Start of Excerpted passage
# Microsoft Lifecam VX-3000



## Luvinlij (Feb 17, 2008)

I'm not sure what's wrong exactly but I'll try...

I ve had this webcam up and running before, but after deleting my previous webcam, this new one hasnt been working. Ive reinstalled, using both the cd and the software on the internet, Ive tried uninstalling the USB controllers, Ive tried running hardware updates, everything.

What could possibly be wrong??

I have a little yellow X in the device manager beside my cam icon under Imaging driver, I also get a code 39 saying the driver is missing or corrupted.
Help??


----------



## brow96 (Oct 24, 2004)

Luvinlij said:


> I'm not sure what's wrong exactly but I'll try...
> 
> I ve had this webcam up and running before, but after deleting my previous webcam, this new one hasnt been working. Ive reinstalled, using both the cd and the software on the internet, Ive tried uninstalling the USB controllers, Ive tried running hardware updates, everything.
> 
> ...


I don't know what file you downloaded? So here's a direct link to the file at Microsoft:

http://download.microsoft.com/download/1/9/5/195512A9-1C1E-4429-BFF0-613D8D92E122/LC14.exe

The above is for reference purposes only.

Also, the Device Manager gives you an error code of 39. Here is what Microsoft says about this error:

**** Begin Quote ****

Code 39

Windows cannot load the device driver for this hardware. The driver may be corrupted or missing. (Code 39)

Recommended resolution

Reasons for this error include a driver that is not present; a binary file that is corrupted; a file I/O problem, or a driver that references an entry point in another binary file that could not be loaded.
End of Excerpted passage
Start of Recorded information
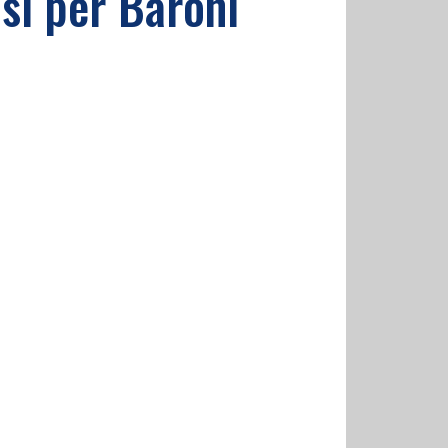
lusi per Baroni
End of Recorded information
Task to complete.
Write what comes next in the forum thread about the Lifecam VX-3000 driver error, picking up after its last sentence.

Result.
Uninstall the driver, and then click Scan for hardware changes to reinstall or upgrade the driver.

On the General Properties tab of the device, click Troubleshoot to start the Troubleshooting Wizard.

**** END QUOTE ****

Since you've said you have already uninstalled the driver and reinstalled it? Then there is probably nothing wrong with the installation of the item. Error code 39 say, indirectly, that it recognizes the hardware and attempts to load the driver! BUT it encounters errors in the process.

OK, we are going to try some empirical tests. Follow these steps and we will know a lot more about the problem.

# 1 - Disconnect web camera
# 2 - reboot system
# 3 - check device manager is error code 39 still being reported

IF it's still being reported we have reduced the odds to 50/50 chance of it being either a hardware or software problem.

NEXT, if you have access to another computer? Then install the software and test the web camera on that machine. If there are no problems, with the installation or the camera itself? Then we've further reduced the odds to a 100% chance that there is a software or BIOS problem.

Let us know what the results are.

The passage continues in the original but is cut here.